The melodies are used to, the reality of war, but also to move away the most possible. Madelon , which puts the spotlight on a waitress a little shy, has ignited many a night of the Hairy, after that of Bach, a comic famous, has sung at the front in 1916. Regretting the wife patient but distant, the troops had to content themselves as they can: “It’s only Madelon, but for us it is the love”.

The staff understands that this music is slight, recovery in chorus by the soldiers, can give the spirit to the troops. And become a tool of propaganda. It sings of the victory of Valmy, égosille on La Marseillaise , and Aristide Bruant, the greatest songwriter of the era, interpreter Tighten your rows in support of the soldiers. Claude Debussy, very sick, composed in 1915, in a poignant Christmas song patriotic to “children who have no house”.

songs of battle

The song is especially a great tool of protest. To such an extent that historians believe to 25,000 the number of bans from the censor board for antimilitarism. On the murderer plateau of Craonne, in 1917, the soldiers are exhausted, and rebel against the offensive on the chemin des Dames.
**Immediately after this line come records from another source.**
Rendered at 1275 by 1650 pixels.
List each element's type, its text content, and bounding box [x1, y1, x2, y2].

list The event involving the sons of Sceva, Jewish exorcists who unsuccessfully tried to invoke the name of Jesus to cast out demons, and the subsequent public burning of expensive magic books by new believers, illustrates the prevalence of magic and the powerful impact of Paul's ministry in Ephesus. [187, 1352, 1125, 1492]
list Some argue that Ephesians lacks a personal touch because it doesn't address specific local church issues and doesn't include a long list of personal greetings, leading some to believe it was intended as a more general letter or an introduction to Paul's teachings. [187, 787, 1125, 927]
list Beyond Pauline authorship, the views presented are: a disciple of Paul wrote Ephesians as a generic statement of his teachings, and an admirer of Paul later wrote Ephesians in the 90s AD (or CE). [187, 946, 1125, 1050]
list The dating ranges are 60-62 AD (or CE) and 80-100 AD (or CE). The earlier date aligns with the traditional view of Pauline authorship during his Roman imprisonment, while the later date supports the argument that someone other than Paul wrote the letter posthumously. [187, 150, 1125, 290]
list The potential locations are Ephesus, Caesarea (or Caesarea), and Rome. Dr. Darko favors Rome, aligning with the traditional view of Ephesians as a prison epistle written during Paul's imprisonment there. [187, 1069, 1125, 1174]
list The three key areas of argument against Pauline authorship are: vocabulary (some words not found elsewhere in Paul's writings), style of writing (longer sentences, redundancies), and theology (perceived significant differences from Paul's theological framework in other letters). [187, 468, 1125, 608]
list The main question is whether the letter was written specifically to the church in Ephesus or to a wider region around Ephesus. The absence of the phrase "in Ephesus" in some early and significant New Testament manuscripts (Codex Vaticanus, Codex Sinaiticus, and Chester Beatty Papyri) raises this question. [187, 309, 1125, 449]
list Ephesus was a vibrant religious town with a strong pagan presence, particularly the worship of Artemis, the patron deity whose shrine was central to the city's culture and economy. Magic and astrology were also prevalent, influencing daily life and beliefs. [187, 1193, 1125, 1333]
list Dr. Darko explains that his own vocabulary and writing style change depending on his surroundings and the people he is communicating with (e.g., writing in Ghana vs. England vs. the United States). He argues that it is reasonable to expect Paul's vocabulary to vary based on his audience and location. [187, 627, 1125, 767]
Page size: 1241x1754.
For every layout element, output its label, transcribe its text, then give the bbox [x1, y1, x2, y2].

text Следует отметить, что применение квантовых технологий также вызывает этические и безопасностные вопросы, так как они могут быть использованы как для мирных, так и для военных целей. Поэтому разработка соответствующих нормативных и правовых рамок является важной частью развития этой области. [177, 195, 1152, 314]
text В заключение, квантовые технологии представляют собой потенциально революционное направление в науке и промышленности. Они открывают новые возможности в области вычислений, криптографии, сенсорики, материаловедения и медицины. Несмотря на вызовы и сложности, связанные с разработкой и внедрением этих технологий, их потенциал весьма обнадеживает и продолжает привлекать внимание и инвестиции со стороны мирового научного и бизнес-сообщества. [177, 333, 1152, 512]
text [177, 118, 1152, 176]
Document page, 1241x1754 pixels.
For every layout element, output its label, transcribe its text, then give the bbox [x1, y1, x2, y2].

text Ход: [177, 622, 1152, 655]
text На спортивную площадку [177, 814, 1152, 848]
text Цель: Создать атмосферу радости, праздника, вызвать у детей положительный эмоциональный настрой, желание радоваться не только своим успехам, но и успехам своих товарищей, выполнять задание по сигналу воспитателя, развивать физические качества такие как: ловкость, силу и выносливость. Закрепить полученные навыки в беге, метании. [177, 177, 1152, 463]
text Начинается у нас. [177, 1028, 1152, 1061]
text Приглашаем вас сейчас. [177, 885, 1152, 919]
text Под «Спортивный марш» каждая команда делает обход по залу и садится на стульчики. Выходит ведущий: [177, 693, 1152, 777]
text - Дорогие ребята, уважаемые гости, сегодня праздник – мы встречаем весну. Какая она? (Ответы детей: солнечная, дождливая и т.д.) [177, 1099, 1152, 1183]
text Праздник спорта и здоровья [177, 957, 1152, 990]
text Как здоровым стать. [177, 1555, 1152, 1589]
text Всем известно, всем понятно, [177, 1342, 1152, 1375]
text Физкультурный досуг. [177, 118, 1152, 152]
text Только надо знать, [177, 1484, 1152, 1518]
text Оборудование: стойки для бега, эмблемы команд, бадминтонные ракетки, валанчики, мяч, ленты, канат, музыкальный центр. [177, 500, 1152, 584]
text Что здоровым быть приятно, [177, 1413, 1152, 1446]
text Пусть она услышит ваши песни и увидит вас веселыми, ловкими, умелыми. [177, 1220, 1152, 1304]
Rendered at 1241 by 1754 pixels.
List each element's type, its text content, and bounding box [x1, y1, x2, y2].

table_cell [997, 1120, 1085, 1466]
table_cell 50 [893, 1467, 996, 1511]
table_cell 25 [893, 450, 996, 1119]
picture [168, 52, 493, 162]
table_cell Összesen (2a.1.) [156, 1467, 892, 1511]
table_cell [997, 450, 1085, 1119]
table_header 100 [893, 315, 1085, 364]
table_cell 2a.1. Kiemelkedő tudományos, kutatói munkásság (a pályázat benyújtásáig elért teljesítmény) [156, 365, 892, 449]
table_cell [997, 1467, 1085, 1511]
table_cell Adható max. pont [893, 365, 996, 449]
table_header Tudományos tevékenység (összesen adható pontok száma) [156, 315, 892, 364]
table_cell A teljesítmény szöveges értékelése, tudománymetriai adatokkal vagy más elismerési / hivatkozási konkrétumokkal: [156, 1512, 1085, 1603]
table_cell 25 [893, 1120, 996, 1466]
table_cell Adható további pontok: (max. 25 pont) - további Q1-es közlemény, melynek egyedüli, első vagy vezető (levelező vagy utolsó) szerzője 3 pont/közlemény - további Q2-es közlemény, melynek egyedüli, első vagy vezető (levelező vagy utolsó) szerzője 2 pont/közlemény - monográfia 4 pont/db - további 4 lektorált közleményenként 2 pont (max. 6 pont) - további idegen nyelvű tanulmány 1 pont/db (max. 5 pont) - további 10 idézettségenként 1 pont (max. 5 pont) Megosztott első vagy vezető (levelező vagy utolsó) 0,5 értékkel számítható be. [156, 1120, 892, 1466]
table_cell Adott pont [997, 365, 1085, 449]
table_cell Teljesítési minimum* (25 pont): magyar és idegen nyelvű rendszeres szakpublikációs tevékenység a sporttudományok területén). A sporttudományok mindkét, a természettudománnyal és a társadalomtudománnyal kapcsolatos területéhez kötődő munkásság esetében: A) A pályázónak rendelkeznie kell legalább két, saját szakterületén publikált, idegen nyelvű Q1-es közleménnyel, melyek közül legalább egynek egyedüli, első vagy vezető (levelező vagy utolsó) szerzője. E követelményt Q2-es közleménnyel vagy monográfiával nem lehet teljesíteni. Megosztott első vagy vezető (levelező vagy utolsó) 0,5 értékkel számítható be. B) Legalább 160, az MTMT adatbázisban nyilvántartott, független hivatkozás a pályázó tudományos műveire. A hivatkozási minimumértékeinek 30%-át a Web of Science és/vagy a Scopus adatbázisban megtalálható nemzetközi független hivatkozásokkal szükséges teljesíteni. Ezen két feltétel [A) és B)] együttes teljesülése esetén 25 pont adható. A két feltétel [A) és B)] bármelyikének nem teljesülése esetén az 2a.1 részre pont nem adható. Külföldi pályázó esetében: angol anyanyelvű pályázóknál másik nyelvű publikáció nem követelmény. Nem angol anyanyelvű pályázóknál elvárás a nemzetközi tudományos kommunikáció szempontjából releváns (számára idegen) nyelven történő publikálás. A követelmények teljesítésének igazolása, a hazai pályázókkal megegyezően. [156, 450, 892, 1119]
The dread in front of the hundreds of dead daily, their inspiration, on the melody of a tube before the war, the words desperate. “Farewell life, farewell love, (…) It’s at Craonne, on the plateau, That one should leave his skin, Because we’re all doomed, That is, we sacrificed!” The military command, offers in vain for a bonus and demobilization who denounce the author of this rant against the hypocrisy of the leaders and “cowards”. Until 1974, it was banned.

At the end of the war, one French person in three between 18 and 27 years died. Add the broken faces, the widows, the orphans. The song must play an air of comfort. Théodore Botrel, a herald of Britain patriotism exacerbated, sings, For our dead, resound bugles , on the occasion of the parade of 14 July 1919. He pronounces the prayer of these “young Gods, fallen for the salvation of the world.”